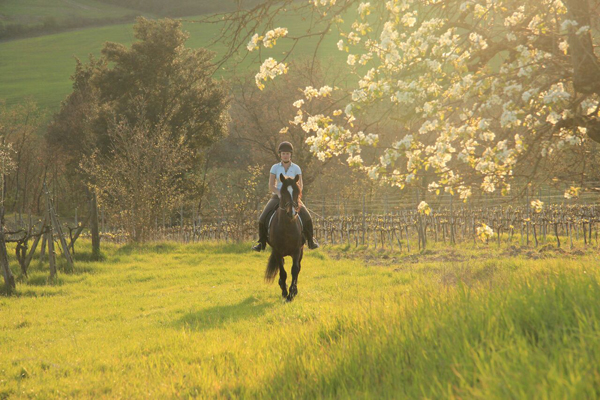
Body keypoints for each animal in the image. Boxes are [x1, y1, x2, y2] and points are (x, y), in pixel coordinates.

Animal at [266, 173, 304, 302]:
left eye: (297, 191)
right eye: (282, 193)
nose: (292, 213)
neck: (287, 226)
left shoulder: (297, 251)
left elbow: (295, 270)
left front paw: (291, 293)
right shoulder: (277, 251)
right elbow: (282, 272)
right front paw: (284, 292)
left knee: (298, 268)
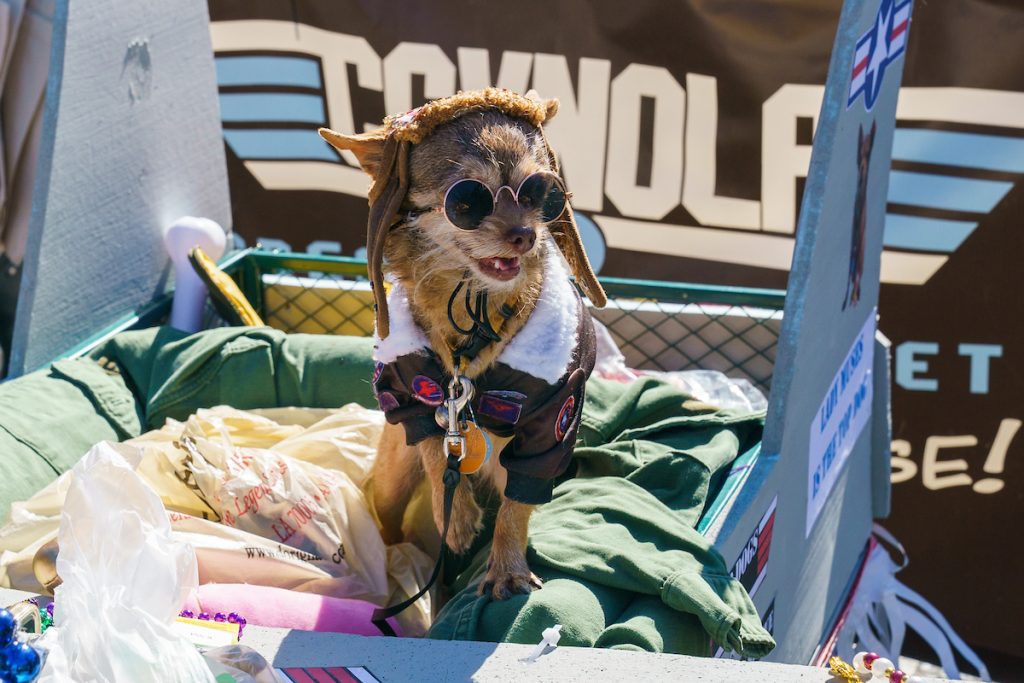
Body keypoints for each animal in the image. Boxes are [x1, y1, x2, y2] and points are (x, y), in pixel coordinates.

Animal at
______
#### Task objective
Your answer should hold every record above, printed exactly and free of pictures.

#### Solution to the problem
Body keypoints for each animal in the image. Boxes are [x1, y1, x2, y2] and points are (x, y), in pixel coordinates.

Animal at [266, 173, 304, 302]:
left eye: (297, 191)
right eye: (282, 193)
nose: (292, 213)
neck: (287, 226)
left shoulder: (297, 251)
left elbow: (295, 270)
left front paw: (291, 293)
right shoulder: (277, 251)
right elbow: (282, 272)
right front paw: (284, 292)
left knee: (298, 268)
Body keypoints for each animal in the image. Boxes are [x1, y1, x2, y2] and points are (x, y), in pixel coordinates.

Animal at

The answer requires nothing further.